The concept that madness is a benefit to health rather than a detractor dates back to Plato, whom Seneca cites in Of Peace of Mind: “It is sometimes pleasant to be mad.” Seneca also cites Aristotle as saying that “no great genius has ever been without a touch of madness.” Shakespeare would then incite a much wider movement that this idea might hold merit:
Shakespeare: “Though this be madness, yet there is method in it.” (Hamlet II. ii.)
Cervantes: “When life itself seems lunatic, who knows where madness lies? Perhaps to be too practical is madness. To surrender dreams — this may be madness. Too much sanity may be madness — and maddest of all: to see life as it is, and not as it should be!” (Don Quixote)
Emily Dickinson: “Much Madness is divinest Sense –” (“Much Madness is Divinest Sense”)
Melville: “So man’s insanity is heaven’s sense” (Moby Dick)
Shaw: “We want a few mad people now. See where the sane ones have landed us!” (Saint Joan)
Bierce: “Mad, adj. Affected with a high degree of intellectual independence; not conforming to standards of thought, speech, and action derived by the conformants from study of themselves.” (The Devil’s Dictionary)

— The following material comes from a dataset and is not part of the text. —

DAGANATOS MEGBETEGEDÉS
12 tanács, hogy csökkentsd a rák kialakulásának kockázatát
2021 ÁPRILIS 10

George R. R. Martin: “Is it so far from madness to wisdom?” (A Game of Thrones)
Similarly, I like the different meanings of the word mad. By another definition, I am extremely mad. I am mad that my body has to endure daily bouts of suffering beyond normal human experience. I am mad that other people have had such an effect on my life as to steal nearly a decade of it. I am mad that tasks that are so easy for other people present monstrous hurdles for me. I am full to the brim of madness.
But I am also full of resilience. For a decade, I have bent into hideously grotesque and gnarled shapes, but I have not broken. I have coped negatively, but I have learned to live and think positively, tolerantly, forgivingly. I have endured horrendously painful experiences and emotions, but I am granted joys more profound than most ever know as a result.
My answer is this:
I am not mentally ill, but I am absolutely mad. I am not better yet, but I am getting there. I am not free of scars, but I am free of mind. I know that it cannot hurt me any more than it already has. In Eleonora, Poe wrote that “Men have called me mad: but the question is not yet settled, whether madness is or is not the loftiest intelligence.” I’m banking on the former.
I think we as a society tend to label things–“mental illness,” for example, to simplify them and try to make them “understandable,” even though the labeling negates our delving into the true essence of the thing. It’s superficial; it’s phony. Labeling makes it seem as if we understand the thing and know how to respond to it.
I’m glad you have begun to understand your “painful experiences and emotions.” I believe that your self-understanding will not only help you react positively to your “madness” and to the “madness” of the world around you but will encourage you to help those who apply the label “mental illness” to others they don’t understand know how to respond to and help the ones they label.
I think your analysis of the societal perception of mental illness is precisely on point. The irony is that the experience of mental illness exists outside of the realm of normal human experience. Additionally, it may take such varied shapes and symptoms that providing a universal definition is almost impossible in certain circumstances. Consequently, it is extremely difficult to bridge the gap between the societal understanding of mental illness and the truth about living with it.
I want to add that one of the most misunderstood aspects of mental illness tends to be the idea that it exists in a stagnant state. Somebody IS bipolar/depressed/etc. Yet, most people’s experiences with bipolar disorder and depression, as well as PTSD (I can only speak to the ones with which I have had experience), are anything but static. We move into and out of healthy states, yet the societal conception tends to gravitate toward viewing mental illness as an incredibly volatile and dangerous thing. If we’re being honest, it can be; however, mental illness does not manifest itself as a constantly dangerous and volatile entity over long periods of time.
Thank you so much for your thoughts! It’s the dialogue that is going to help shift the understanding of mental health in the 21st century. Plus, I believe your observations about society were on point. Thank you!